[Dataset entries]
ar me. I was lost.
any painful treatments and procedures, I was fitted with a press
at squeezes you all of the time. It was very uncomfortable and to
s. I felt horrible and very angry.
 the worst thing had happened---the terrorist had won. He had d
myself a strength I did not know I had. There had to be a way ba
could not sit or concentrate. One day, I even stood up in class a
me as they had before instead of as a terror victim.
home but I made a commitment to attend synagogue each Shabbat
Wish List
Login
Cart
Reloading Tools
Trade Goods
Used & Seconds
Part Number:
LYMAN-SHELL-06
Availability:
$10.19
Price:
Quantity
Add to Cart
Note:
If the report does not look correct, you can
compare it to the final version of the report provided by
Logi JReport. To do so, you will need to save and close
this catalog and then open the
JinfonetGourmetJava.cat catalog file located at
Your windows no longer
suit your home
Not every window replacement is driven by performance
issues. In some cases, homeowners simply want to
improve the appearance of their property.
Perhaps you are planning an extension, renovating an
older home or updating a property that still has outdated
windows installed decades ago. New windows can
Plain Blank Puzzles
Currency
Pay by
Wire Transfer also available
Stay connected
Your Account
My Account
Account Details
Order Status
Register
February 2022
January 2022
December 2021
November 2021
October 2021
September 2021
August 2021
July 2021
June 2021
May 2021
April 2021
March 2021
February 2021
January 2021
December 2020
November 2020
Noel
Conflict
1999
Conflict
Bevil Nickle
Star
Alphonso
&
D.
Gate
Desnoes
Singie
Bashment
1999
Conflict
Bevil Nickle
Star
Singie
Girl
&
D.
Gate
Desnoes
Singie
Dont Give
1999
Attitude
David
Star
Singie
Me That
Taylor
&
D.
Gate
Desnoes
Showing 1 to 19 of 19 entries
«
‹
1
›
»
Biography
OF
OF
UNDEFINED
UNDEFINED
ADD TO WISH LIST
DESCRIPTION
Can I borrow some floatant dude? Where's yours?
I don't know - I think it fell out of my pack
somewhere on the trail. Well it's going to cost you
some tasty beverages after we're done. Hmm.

> **WORK REQUEST**: Write all the entries out again exactly as they are.

> **THE COMPLETED TASK**:
ar me. I was lost.
any painful treatments and procedures, I was fitted with a press
at squeezes you all of the time. It was very uncomfortable and to
s. I felt horrible and very angry.
 the worst thing had happened---the terrorist had won. He had d
myself a strength I did not know I had. There had to be a way ba
could not sit or concentrate. One day, I even stood up in class a
me as they had before instead of as a terror victim.
home but I made a commitment to attend synagogue each Shabbat
Wish List
Login
Cart
Reloading Tools
Trade Goods
Used & Seconds
Part Number:
LYMAN-SHELL-06
Availability:
$10.19
Price:
Quantity
Add to Cart
Note:
If the report does not look correct, you can
compare it to the final version of the report provided by
Logi JReport. To do so, you will need to save and close
this catalog and then open the
JinfonetGourmetJava.cat catalog file located at
Your windows no longer
suit your home
Not every window replacement is driven by performance
issues. In some cases, homeowners simply want to
improve the appearance of their property.
Perhaps you are planning an extension, renovating an
older home or updating a property that still has outdated
windows installed decades ago. New windows can
Plain Blank Puzzles
Currency
Pay by
Wire Transfer also available
Stay connected
Your Account
My Account
Account Details
Order Status
Register
February 2022
January 2022
December 2021
November 2021
October 2021
September 2021
August 2021
July 2021
June 2021
May 2021
April 2021
March 2021
February 2021
January 2021
December 2020
November 2020
Noel
Conflict
1999
Conflict
Bevil Nickle
Star
Alphonso
&
D.
Gate
Desnoes
Singie
Bashment
1999
Conflict
Bevil Nickle
Star
Singie
Girl
&
D.
Gate
Desnoes
Singie
Dont Give
1999
Attitude
David
Star
Singie
Me That
Taylor
&
D.
Gate
Desnoes
Showing 1 to 19 of 19 entries
«
‹
1
›
»
Biography
OF
OF
UNDEFINED
UNDEFINED
ADD TO WISH LIST
DESCRIPTION
Can I borrow some floatant dude? Where's yours?
I don't know - I think it fell out of my pack
somewhere on the trail. Well it's going to cost you
some tasty beverages after we're done. Hmm.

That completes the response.